Activity a:
Count the lines of the records that contain the string "Control", treating case as significant, and give only the number.

Exercise passage:
↓
Archive for the 'Project Honey Pot' Category

Bad Behavior 2.2 Status and Roadmap

November 2nd, 2009 by Michael Hampton

Since the first release of Bad Behavior four years ago, tens of thousands of WordPress users have used it to protect their sites from the scourge of link spam. Bad Behavior’s second major release, just a year after the first, was a major redesign that has stood the test of time. Bad Behavior became even easier to port to other web site platforms as well as easier to add new features and block new spam.

Now the design needs a few tweaks. This work will eventually become Bad Behavior 2.2. Today I want to update you on some of the changes Bad Behavior needs and what I’m planning for the 2.2 version.

As I noted with today’s 2.0.32 release, development of the 2.0 branch has been limited to bug fixes and security issues so that I can concentrate development on this new version. The development will take place in versions numbered from 2.1. As a development branch, it won’t be appropriate for everyone, but many of you will be interested in following its progress.
↑
Activity b:
Rewrite the paragraph of the Bad Behavior post that begins "Since the first release" more briefly, keeping its main facts.

Information given:
↓
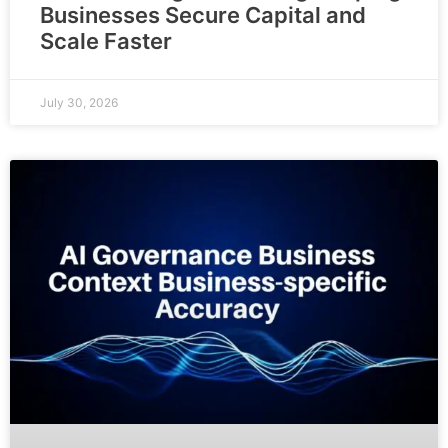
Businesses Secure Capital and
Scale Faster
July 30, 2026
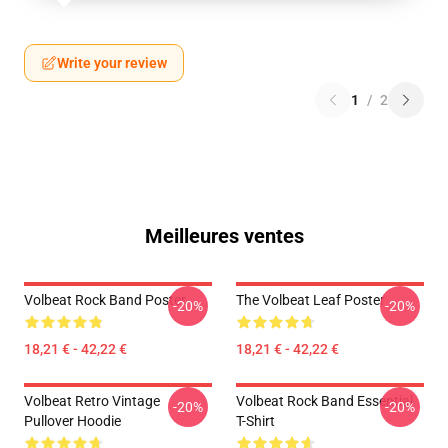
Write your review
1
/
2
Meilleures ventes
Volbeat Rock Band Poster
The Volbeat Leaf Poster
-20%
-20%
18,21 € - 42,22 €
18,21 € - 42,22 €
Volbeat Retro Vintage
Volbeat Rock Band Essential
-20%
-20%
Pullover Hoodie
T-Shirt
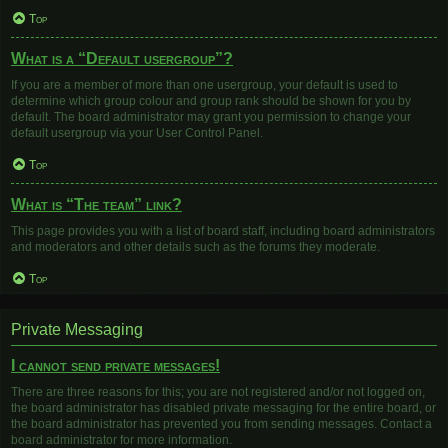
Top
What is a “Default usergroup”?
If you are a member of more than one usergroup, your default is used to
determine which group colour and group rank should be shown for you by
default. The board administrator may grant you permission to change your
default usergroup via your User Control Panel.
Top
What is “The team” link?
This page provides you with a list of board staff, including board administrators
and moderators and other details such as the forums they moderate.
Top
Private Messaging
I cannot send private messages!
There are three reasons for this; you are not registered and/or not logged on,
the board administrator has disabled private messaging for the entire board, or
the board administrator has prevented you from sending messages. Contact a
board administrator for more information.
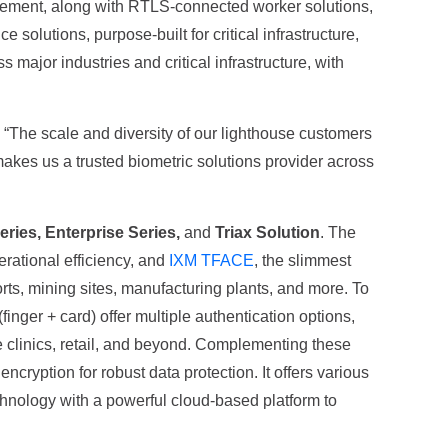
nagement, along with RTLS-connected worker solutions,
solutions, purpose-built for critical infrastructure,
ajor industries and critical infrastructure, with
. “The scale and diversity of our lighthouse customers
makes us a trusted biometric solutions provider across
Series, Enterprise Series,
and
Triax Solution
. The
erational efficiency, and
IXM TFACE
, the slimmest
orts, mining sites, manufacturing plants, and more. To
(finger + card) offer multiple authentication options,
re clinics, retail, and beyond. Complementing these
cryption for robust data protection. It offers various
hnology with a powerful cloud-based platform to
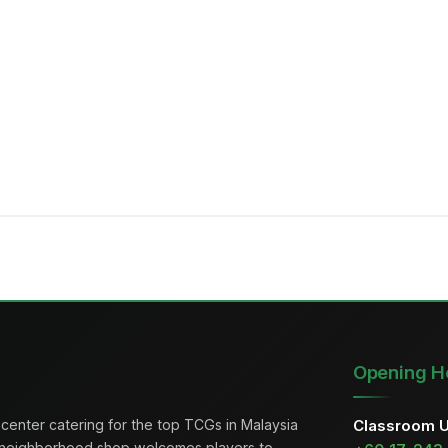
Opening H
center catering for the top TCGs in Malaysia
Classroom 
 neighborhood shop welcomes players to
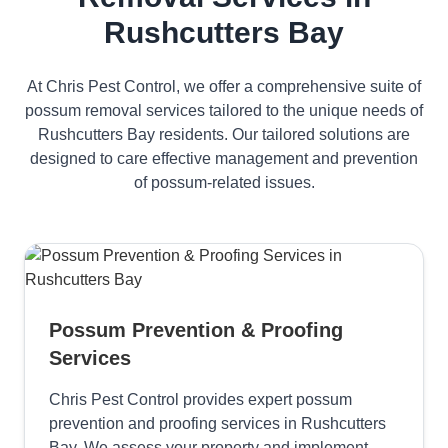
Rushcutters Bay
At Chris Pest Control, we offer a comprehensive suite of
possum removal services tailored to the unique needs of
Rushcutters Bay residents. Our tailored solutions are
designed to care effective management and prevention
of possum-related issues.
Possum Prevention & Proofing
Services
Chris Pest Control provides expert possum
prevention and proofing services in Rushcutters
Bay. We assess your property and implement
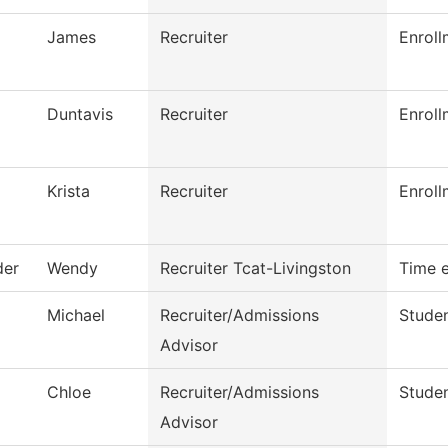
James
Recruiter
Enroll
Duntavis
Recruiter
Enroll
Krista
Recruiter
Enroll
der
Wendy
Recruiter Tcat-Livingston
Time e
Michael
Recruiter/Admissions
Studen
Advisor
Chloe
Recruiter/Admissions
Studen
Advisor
↑
Problem solution a:
3

Problem solution b:
Bad Behavior was first released four years ago, and since then tens of thousands of WordPress users have relied on it to protect their sites from link spam. Its second major release came a year later. That release was a lasting redesign that made the software easier to port to other platforms, to extend with new features, and to update to block new spam.